*** Supplied information Section Begins ***

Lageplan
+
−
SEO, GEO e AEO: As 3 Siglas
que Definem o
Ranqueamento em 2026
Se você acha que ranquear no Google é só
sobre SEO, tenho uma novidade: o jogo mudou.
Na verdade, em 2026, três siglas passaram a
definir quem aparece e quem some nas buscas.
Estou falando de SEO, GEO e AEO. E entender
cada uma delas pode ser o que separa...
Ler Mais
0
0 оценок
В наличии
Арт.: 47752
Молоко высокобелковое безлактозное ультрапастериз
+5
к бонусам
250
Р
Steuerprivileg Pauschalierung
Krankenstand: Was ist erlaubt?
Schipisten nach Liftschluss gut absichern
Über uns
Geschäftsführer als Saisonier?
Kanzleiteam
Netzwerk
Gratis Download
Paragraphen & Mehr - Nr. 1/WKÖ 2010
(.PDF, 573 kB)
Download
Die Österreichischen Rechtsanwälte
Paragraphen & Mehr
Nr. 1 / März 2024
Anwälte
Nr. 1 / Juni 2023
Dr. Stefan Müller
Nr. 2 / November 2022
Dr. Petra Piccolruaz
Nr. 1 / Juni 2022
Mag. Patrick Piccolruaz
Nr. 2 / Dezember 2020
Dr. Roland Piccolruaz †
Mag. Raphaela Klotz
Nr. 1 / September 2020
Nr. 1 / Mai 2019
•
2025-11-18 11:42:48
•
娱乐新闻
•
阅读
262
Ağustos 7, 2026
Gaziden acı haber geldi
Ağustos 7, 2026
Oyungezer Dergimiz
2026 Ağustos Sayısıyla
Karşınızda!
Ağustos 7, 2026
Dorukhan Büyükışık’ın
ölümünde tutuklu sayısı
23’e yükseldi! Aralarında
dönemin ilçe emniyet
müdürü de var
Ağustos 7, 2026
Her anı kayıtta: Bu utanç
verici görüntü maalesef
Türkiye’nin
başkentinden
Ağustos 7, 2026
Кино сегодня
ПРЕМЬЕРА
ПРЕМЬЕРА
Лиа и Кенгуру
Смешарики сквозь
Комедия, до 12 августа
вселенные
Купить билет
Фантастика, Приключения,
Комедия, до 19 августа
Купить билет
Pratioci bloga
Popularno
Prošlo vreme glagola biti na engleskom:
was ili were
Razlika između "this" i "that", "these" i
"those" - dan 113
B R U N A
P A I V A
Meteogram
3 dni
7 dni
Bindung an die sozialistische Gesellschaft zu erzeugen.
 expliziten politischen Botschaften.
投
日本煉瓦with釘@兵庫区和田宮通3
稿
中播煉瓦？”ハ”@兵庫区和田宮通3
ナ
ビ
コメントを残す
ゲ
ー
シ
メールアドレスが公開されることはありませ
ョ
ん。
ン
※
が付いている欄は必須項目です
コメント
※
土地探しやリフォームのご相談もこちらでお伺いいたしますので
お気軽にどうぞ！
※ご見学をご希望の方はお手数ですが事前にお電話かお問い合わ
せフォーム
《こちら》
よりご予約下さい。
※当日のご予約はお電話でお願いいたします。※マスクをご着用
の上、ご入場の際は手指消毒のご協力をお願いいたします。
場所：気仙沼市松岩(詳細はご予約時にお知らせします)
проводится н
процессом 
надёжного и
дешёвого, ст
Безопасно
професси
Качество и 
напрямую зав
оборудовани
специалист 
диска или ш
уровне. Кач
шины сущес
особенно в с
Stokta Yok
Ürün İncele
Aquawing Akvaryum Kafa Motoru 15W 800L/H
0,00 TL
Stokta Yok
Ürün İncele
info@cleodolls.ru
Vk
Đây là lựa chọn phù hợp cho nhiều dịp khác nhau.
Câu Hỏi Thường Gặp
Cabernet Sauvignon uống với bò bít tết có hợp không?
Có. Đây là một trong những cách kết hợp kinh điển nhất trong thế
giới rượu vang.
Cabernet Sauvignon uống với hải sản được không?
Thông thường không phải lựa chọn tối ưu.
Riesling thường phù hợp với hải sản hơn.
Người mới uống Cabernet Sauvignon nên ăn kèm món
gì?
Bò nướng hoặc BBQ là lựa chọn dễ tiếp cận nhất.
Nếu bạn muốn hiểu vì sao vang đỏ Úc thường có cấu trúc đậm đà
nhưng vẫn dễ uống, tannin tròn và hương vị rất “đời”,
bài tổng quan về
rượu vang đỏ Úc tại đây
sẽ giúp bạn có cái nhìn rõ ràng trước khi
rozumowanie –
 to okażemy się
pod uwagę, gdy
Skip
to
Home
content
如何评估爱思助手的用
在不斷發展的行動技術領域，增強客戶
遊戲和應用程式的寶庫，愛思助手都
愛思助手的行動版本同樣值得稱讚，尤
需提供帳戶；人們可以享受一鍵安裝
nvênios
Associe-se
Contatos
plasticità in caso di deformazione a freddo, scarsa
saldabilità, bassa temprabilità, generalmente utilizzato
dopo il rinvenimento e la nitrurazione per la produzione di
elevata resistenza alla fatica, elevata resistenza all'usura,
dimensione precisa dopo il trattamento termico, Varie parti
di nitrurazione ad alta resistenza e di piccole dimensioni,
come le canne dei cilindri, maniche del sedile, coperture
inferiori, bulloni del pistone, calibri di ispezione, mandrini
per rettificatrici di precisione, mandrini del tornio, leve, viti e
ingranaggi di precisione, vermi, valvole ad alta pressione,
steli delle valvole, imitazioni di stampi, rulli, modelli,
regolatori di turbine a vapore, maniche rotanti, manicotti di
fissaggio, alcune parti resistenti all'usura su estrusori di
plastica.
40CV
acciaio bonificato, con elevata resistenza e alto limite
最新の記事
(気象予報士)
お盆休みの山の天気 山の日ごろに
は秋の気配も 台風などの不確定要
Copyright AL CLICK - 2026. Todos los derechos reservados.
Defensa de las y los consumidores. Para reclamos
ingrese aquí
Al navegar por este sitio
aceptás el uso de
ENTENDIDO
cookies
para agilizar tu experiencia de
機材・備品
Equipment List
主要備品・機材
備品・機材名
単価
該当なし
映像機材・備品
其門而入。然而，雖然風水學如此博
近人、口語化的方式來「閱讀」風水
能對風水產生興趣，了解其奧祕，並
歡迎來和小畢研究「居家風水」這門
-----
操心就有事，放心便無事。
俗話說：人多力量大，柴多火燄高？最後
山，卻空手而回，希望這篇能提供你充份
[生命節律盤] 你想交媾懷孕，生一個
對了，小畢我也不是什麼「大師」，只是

*** Supplied information Section Ends ***

Would you retype the records above without changing a word?

Lageplan
+
−
SEO, GEO e AEO: As 3 Siglas
que Definem o
Ranqueamento em 2026
Se você acha que ranquear no Google é só
sobre SEO, tenho uma novidade: o jogo mudou.
Na verdade, em 2026, três siglas passaram a
definir quem aparece e quem some nas buscas.
Estou falando de SEO, GEO e AEO. E entender
cada uma delas pode ser o que separa...
Ler Mais
0
0 оценок
В наличии
Арт.: 47752
Молоко высокобелковое безлактозное ультрапастериз
+5
к бонусам
250
Р
Steuerprivileg Pauschalierung
Krankenstand: Was ist erlaubt?
Schipisten nach Liftschluss gut absichern
Über uns
Geschäftsführer als Saisonier?
Kanzleiteam
Netzwerk
Gratis Download
Paragraphen & Mehr - Nr. 1/WKÖ 2010
(.PDF, 573 kB)
Download
Die Österreichischen Rechtsanwälte
Paragraphen & Mehr
Nr. 1 / März 2024
Anwälte
Nr. 1 / Juni 2023
Dr. Stefan Müller
Nr. 2 / November 2022
Dr. Petra Piccolruaz
Nr. 1 / Juni 2022
Mag. Patrick Piccolruaz
Nr. 2 / Dezember 2020
Dr. Roland Piccolruaz †
Mag. Raphaela Klotz
Nr. 1 / September 2020
Nr. 1 / Mai 2019
•
2025-11-18 11:42:48
•
娱乐新闻
•
阅读
262
Ağustos 7, 2026
Gaziden acı haber geldi
Ağustos 7, 2026
Oyungezer Dergimiz
2026 Ağustos Sayısıyla
Karşınızda!
Ağustos 7, 2026
Dorukhan Büyükışık’ın
ölümünde tutuklu sayısı
23’e yükseldi! Aralarında
dönemin ilçe emniyet
müdürü de var
Ağustos 7, 2026
Her anı kayıtta: Bu utanç
verici görüntü maalesef
Türkiye’nin
başkentinden
Ağustos 7, 2026
Кино сегодня
ПРЕМЬЕРА
ПРЕМЬЕРА
Лиа и Кенгуру
Смешарики сквозь
Комедия, до 12 августа
вселенные
Купить билет
Фантастика, Приключения,
Комедия, до 19 августа
Купить билет
Pratioci bloga
Popularno
Prošlo vreme glagola biti na engleskom:
was ili were
Razlika između "this" i "that", "these" i
"those" - dan 113
B R U N A
P A I V A
Meteogram
3 dni
7 dni
Bindung an die sozialistische Gesellschaft zu erzeugen.
 expliziten politischen Botschaften.
投
日本煉瓦with釘@兵庫区和田宮通3
稿
中播煉瓦？”ハ”@兵庫区和田宮通3
ナ
ビ
コメントを残す
ゲ
ー
シ
メールアドレスが公開されることはありませ
ョ
ん。
ン
※
が付いている欄は必須項目です
コメント
※
土地探しやリフォームのご相談もこちらでお伺いいたしますので
お気軽にどうぞ！
※ご見学をご希望の方はお手数ですが事前にお電話かお問い合わ
せフォーム
《こちら》
よりご予約下さい。
※当日のご予約はお電話でお願いいたします。※マスクをご着用
の上、ご入場の際は手指消毒のご協力をお願いいたします。
場所：気仙沼市松岩(詳細はご予約時にお知らせします)
проводится н
процессом 
надёжного и
дешёвого, ст
Безопасно
професси
Качество и 
напрямую зав
оборудовани
специалист 
диска или ш
уровне. Кач
шины сущес
особенно в с
Stokta Yok
Ürün İncele
Aquawing Akvaryum Kafa Motoru 15W 800L/H
0,00 TL
Stokta Yok
Ürün İncele
info@cleodolls.ru
Vk
Đây là lựa chọn phù hợp cho nhiều dịp khác nhau.
Câu Hỏi Thường Gặp
Cabernet Sauvignon uống với bò bít tết có hợp không?
Có. Đây là một trong những cách kết hợp kinh điển nhất trong thế
giới rượu vang.
Cabernet Sauvignon uống với hải sản được không?
Thông thường không phải lựa chọn tối ưu.
Riesling thường phù hợp với hải sản hơn.
Người mới uống Cabernet Sauvignon nên ăn kèm món
gì?
Bò nướng hoặc BBQ là lựa chọn dễ tiếp cận nhất.
Nếu bạn muốn hiểu vì sao vang đỏ Úc thường có cấu trúc đậm đà
nhưng vẫn dễ uống, tannin tròn và hương vị rất “đời”,
bài tổng quan về
rượu vang đỏ Úc tại đây
sẽ giúp bạn có cái nhìn rõ ràng trước khi
rozumowanie –
 to okażemy się
pod uwagę, gdy
Skip
to
Home
content
如何评估爱思助手的用
在不斷發展的行動技術領域，增強客戶
遊戲和應用程式的寶庫，愛思助手都
愛思助手的行動版本同樣值得稱讚，尤
需提供帳戶；人們可以享受一鍵安裝
nvênios
Associe-se
Contatos
plasticità in caso di deformazione a freddo, scarsa
saldabilità, bassa temprabilità, generalmente utilizzato
dopo il rinvenimento e la nitrurazione per la produzione di
elevata resistenza alla fatica, elevata resistenza all'usura,
dimensione precisa dopo il trattamento termico, Varie parti
di nitrurazione ad alta resistenza e di piccole dimensioni,
come le canne dei cilindri, maniche del sedile, coperture
inferiori, bulloni del pistone, calibri di ispezione, mandrini
per rettificatrici di precisione, mandrini del tornio, leve, viti e
ingranaggi di precisione, vermi, valvole ad alta pressione,
steli delle valvole, imitazioni di stampi, rulli, modelli,
regolatori di turbine a vapore, maniche rotanti, manicotti di
fissaggio, alcune parti resistenti all'usura su estrusori di
plastica.
40CV
acciaio bonificato, con elevata resistenza e alto limite
最新の記事
(気象予報士)
お盆休みの山の天気 山の日ごろに
は秋の気配も 台風などの不確定要
Copyright AL CLICK - 2026. Todos los derechos reservados.
Defensa de las y los consumidores. Para reclamos
ingrese aquí
Al navegar por este sitio
aceptás el uso de
ENTENDIDO
cookies
para agilizar tu experiencia de
機材・備品
Equipment List
主要備品・機材
備品・機材名
単価
該当なし
映像機材・備品
其門而入。然而，雖然風水學如此博
近人、口語化的方式來「閱讀」風水
能對風水產生興趣，了解其奧祕，並
歡迎來和小畢研究「居家風水」這門
-----
操心就有事，放心便無事。
俗話說：人多力量大，柴多火燄高？最後
山，卻空手而回，希望這篇能提供你充份
[生命節律盤] 你想交媾懷孕，生一個
對了，小畢我也不是什麼「大師」，只是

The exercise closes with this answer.